ASSIGNED TASK
From the entries, copy each line that includes "Elixir".

[Dataset entries]
-- Opening Marker --

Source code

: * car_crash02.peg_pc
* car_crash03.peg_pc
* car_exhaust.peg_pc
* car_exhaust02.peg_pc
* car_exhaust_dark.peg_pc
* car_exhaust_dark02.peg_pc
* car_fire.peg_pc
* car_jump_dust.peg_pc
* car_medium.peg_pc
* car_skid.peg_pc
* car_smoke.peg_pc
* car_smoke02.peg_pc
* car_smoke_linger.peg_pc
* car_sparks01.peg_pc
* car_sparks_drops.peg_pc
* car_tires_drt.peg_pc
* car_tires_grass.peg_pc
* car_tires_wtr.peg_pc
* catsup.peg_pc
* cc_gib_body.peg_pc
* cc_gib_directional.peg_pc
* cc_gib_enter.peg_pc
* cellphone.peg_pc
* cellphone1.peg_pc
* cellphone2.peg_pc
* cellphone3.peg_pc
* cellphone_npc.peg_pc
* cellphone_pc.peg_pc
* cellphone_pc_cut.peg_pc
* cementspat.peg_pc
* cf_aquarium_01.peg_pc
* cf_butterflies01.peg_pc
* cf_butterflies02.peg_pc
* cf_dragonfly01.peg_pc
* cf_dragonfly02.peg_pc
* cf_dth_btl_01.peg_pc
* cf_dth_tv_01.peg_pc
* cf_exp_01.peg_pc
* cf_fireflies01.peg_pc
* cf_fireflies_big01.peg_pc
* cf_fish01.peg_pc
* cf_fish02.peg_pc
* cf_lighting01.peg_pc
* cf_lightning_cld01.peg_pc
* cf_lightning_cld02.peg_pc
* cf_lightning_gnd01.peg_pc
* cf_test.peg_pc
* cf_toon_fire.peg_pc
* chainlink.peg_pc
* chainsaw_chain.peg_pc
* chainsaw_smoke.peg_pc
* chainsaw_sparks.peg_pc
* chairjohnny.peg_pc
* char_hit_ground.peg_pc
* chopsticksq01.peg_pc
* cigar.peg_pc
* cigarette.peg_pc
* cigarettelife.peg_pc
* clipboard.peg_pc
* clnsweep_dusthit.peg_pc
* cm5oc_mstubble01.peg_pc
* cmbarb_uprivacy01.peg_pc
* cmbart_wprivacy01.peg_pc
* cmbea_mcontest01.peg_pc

-- Closing Marker --
-- Opening Marker --

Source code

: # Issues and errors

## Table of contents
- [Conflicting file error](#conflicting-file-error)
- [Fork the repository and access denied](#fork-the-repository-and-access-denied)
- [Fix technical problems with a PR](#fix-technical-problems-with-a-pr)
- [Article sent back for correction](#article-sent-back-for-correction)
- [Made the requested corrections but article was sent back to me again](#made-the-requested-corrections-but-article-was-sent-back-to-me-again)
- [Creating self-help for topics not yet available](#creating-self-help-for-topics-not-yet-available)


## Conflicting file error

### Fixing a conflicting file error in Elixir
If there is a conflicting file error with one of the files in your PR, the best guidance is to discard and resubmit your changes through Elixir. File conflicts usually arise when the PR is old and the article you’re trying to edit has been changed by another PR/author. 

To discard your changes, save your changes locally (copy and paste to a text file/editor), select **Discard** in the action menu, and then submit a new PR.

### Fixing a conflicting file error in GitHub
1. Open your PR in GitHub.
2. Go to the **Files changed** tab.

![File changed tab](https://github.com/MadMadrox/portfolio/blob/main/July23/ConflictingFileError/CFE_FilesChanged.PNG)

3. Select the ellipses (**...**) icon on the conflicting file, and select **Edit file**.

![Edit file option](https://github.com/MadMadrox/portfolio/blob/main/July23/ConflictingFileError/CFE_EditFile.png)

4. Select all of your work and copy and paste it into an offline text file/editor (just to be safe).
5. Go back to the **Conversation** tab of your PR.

-- Closing Marker --

SOLVED PROBLEM
### Fixing a conflicting file error in Elixir
If there is a conflicting file error with one of the files in your PR, the best guidance is to discard and resubmit your changes through Elixir. File conflicts usually arise when the PR is old and the article you’re trying to edit has been changed by another PR/author. 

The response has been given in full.